A bare number is the expected answer: the count of lines in the records that contain the word "това".

Transcribed page contents:
——————

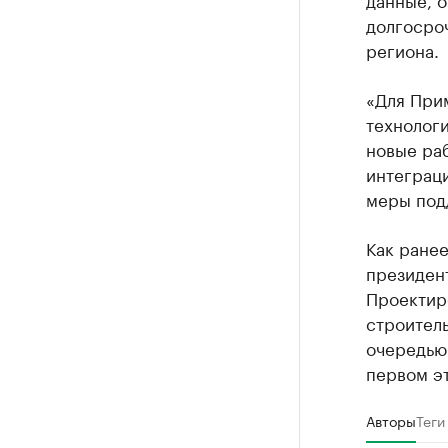
долгосро
региона.
«Для Прим
технологи
новые раб
интеграц
меры подд
Как ране
президен
Проектир
строитель
очередью
первом эт
Авторы
Теги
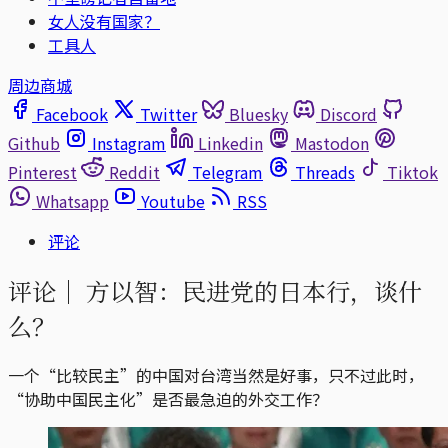
女人没有国家？
工具人
周边商城
Facebook
Twitter
Bluesky
Discord
Github
Instagram
Linkedin
Mastodon
Pinterest
Reddit
Telegram
Threads
Tiktok
Whatsapp
Youtube
RSS
评论
评论｜
方以智：民进党的日本行，谈什
么？
一个“比较民主”的中国对台湾当然是好事，只不过此时，
“协助中国民主化”是否最急迫的外交工作？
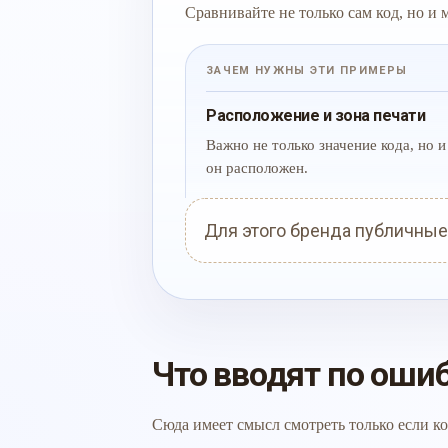
Сравнивайте не только сам код, но и
ЗАЧЕМ НУЖНЫ ЭТИ ПРИМЕРЫ
Расположение и зона печати
Важно не только значение кода, но и 
он расположен.
Для этого бренда публичные
Что вводят по оши
Сюда имеет смысл смотреть только если ко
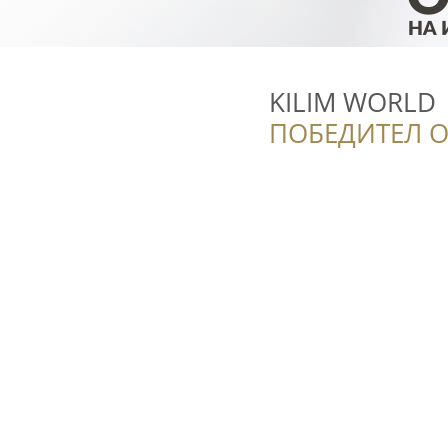
KILIM WORLD
ПОБЕДИТЕЛ О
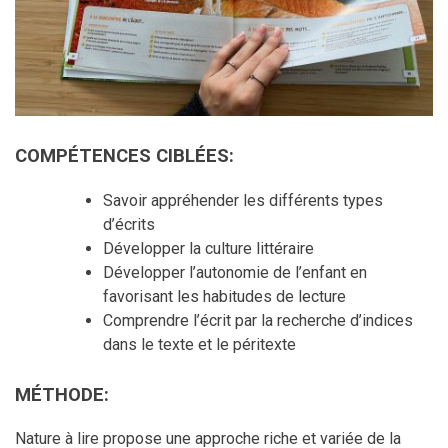
COMPÉTENCES CIBLÉES:
Savoir appréhender les différents types
d’écrits
Développer la culture littéraire
Développer l’autonomie de l’enfant en
favorisant les habitudes de lecture
Comprendre l’écrit par la recherche d’indices
dans le texte et le péritexte
MÉTHODE:
Nature à lire propose une approche riche et variée de la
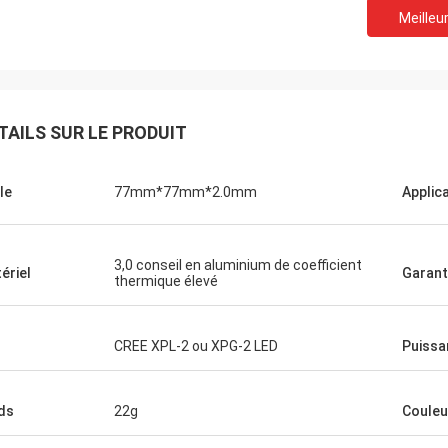
Meilleur
TAILS SUR LE PRODUIT
le
77mm*77mm*2.0mm
Applic
Lucy
Mr.Pete
 très serviable et totale. Les
Communication et très 
3,0 conseil en aluminium de coefficient
ériel
Garant
ts sont grands qualité et parfaits
fantastiques. Service ra
thermique élevé
os besoins. Passera certainement
haute qualité. Nous coo
ure commande.
certainement avec eux 
CREE XPL-2 ou XPG-2 LED
Puissa
ds
22g
Couleu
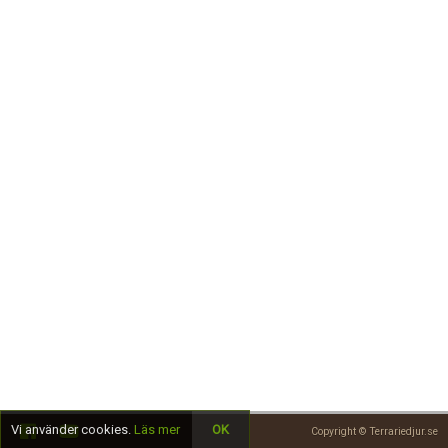
Skapa konto
Vi använder cookies.
Läs mer
OK
Copyright © Terrariedjur.se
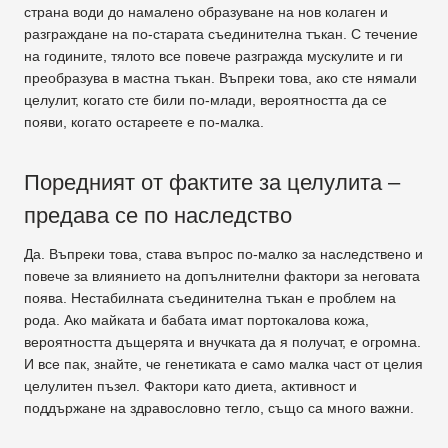
страна води до намалено образуване на нов колаген и
разграждане на по-старата съединителна тъкан. С течение
на годините, тялото все повече разгражда мускулите и ги
преобразува в мастна тъкан. Въпреки това, ако сте нямали
целулит, когато сте били по-млади, вероятността да се
появи, когато остареете е по-малка.
Поредният от фактите за целулита –
предава се по наследство
Да. Въпреки това, става въпрос по-малко за наследствено и
повече за влиянието на допълнителни фактори за неговата
поява. Нестабилната съединителна тъкан е проблем на
рода. Ако майката и бабата имат портокалова кожа,
вероятността дъщерята и внучката да я получат, е огромна.
И все пак, знайте, че генетиката е само малка част от целия
целулитен пъзел. Фактори като диета, активност и
поддържане на здравословно тегло, също са много важни.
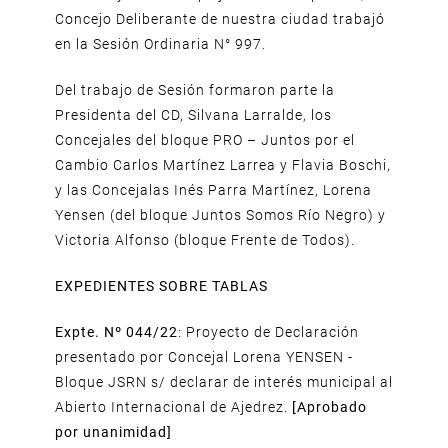
Concejo Deliberante de nuestra ciudad trabajó
en la Sesión Ordinaria N° 997.
Del trabajo de Sesión formaron parte la
Presidenta del CD, Silvana Larralde, los
Concejales del bloque PRO – Juntos por el
Cambio Carlos Martínez Larrea y Flavia Boschi,
y las Concejalas Inés Parra Martínez, Lorena
Yensen (del bloque Juntos Somos Río Negro) y
Victoria Alfonso (bloque Frente de Todos).
EXPEDIENTES SOBRE TABLAS
Expte. Nº 044/22
: Proyecto de Declaración
presentado por Concejal Lorena YENSEN -
Bloque JSRN s/ declarar de interés municipal al
Abierto Internacional de Ajedrez.
[Aprobado
por unanimidad]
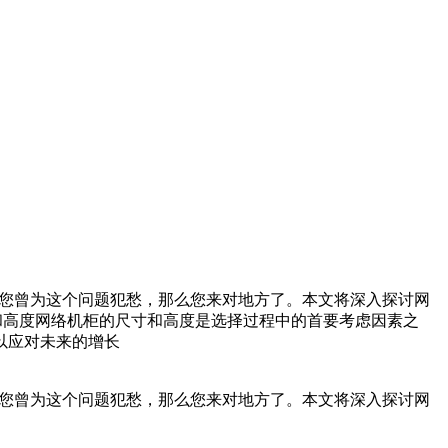
果您曾为这个问题犯愁，那么您来对地方了。本文将深入探讨网
寸和高度网络机柜的尺寸和高度是选择过程中的首要考虑因素之
以应对未来的增长
果您曾为这个问题犯愁，那么您来对地方了。本文将深入探讨网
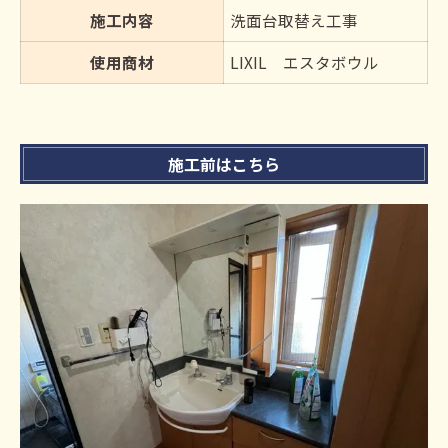
施工内容
洗面台取替え工事
使用商材
LIXIL エスタボウル
施工前はこちら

——————

▸ PROBLEM SOLUTION: 2